Quem conseguiu manter seus craques na pandemia -- e quem não resistiu

  • Tottenham segura Kane

    O artilheiro inglês era alvo prioritário do Manchester City, tentou forçar sua saída do Tottenham e chegou a faltar a alguns dias de treino, mas o presidente Daniel Levy resistiu e conseguiu manter seu camisa 10. Pesou a favor da permanência a boa saúde financeira dos times da Premier League e, principalmente, o longo contrato de Kane, que só acaba em 2024.

    Imagem: Power Sport Images/Getty Images
  • Dortmund fica com Haaland... por enquanto

    O Borussia Dortmund, até o momento, conseguiu segurar o prodígio Erling Haaland. No ano passado, no auge do impacto da pandemia, não chegou nenhuma oferta à altura. Já nesta temporada, a venda de Sancho ao United por 85 milhões de euros fez com que o Dortmund não precisasse vender seu 9 agora. Mas uma proposta maior ainda pode mudar tudo.

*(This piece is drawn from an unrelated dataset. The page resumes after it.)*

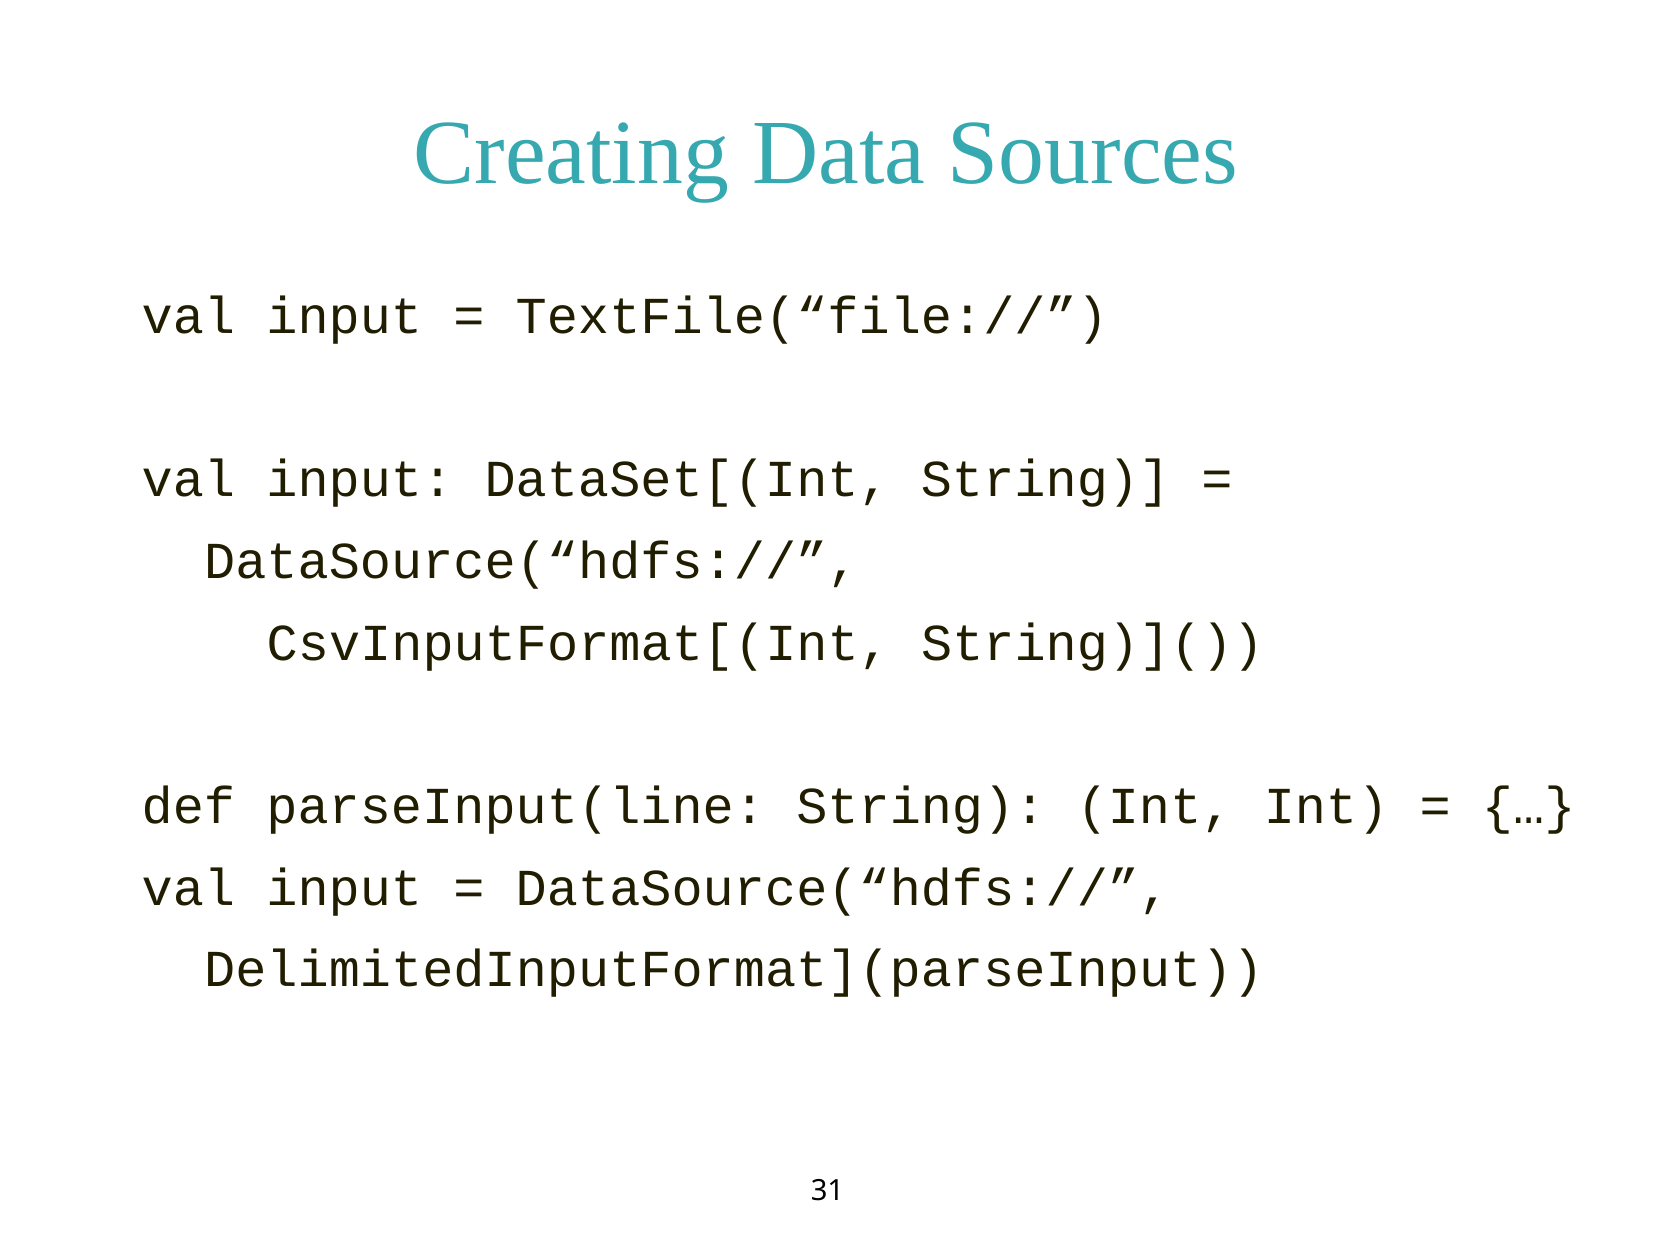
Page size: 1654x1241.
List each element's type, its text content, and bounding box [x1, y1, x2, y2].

title Creating Data Sources [82, 49, 1571, 257]
list val input = TextFile(“file://”) val input: DataSet[(Int, String)] = DataSource(“hdfs://”, CsvInputFormat[(Int, String)]()) def parseInput(line: String): (Int, Int) = {…} val input = DataSource(“hdfs://”, DelimitedInputFormat](parseInput)) [141, 290, 1654, 1010]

    Imagem: Ina Fassbender / Reuters
  • Inter perde peças-chave

    Em momento de reestruturação financeira e enxugamento da folha salarial, a Inter de Milão não conseguiu manter dois titulares importantíssimos: o artilheiro Lukaku foi para o Chelsea por 115 milhões de euros, enquanto o ala Hakimi partiu para o PSG por 60 milhões. O técnico Antonio Conte, campeão italiano com o time, também não permaneceu

    Imagem: MARCO BERTORELLO/AFP
Christian Liewig - Corbis/Corbis via Getty Images
Benzema, Ronaldo e Kaká no Real Madrid

Rafael Reis: A maior janela da história?

Os dois maiores jogadores de futebol da última década, Lionel Messi e Cristiano Ronaldo trocaram de clube em um intervalo de menos de 20 dias. Seria a janela de transferências da temporada 2021/22 a mais impactante de todos os tempos?

Dar uma resposta precisa para essa pergunta não é nada simples. Afinal. Já houve muito mais dinheiro em jogo do que neste ano. Duas temporadas atrás, o Mercado da Bola movimentou 7 bilhões de euros (R$ 42,9 bilhões), valor que jamais havia sido atingido e nunca mais foi repetido. Desta vez, ainda não alcançamos nem a casa dos 4 bilhões de euros (R$ 24,5 bilhões).

Mas, deixando os valores um pouco de lado e se concentrando apenas no peso dos jogadores, talvez apenas os dois projetos "Galácticos" do Real Madrid tenham movimentado tanto o cenário do futebol quanto as transações deste ano. Em 2009, o clube espanhol contratou de uma tacada só os dois últimos vencedores do prêmio de melhor do mundo: Cristiano Ronaldo, craque de 2008 pelo United, e Kaká, o dono da bola em 2007 pelo Milan. Na mesma janela, ainda desembarcaram em Madri o centroavante francês Karim Benzema (ainda hoje figura essencial na equipe), o volante Xabi Alonso, o zagueiro Raúl Albiol e o lateral direito Álvaro Arbeloa.

No começo dos anos 2000, os madrilenos já haviam transformado o cenário do Mercado da Bola global quando resolveram juntar o maior número possível de craques. Só que, daquela vez, o processo não aconteceu do dia para noite. Em 2000, o clube contratou Luís Figo. No ano seguinte, Zinédine Zidane. Depois da Copa-2002, foi a vez de Ronaldo se unir à trupe. E, em 2003, David Beckham completou uma constelação que também tinha Raúl e Roberto Carlos.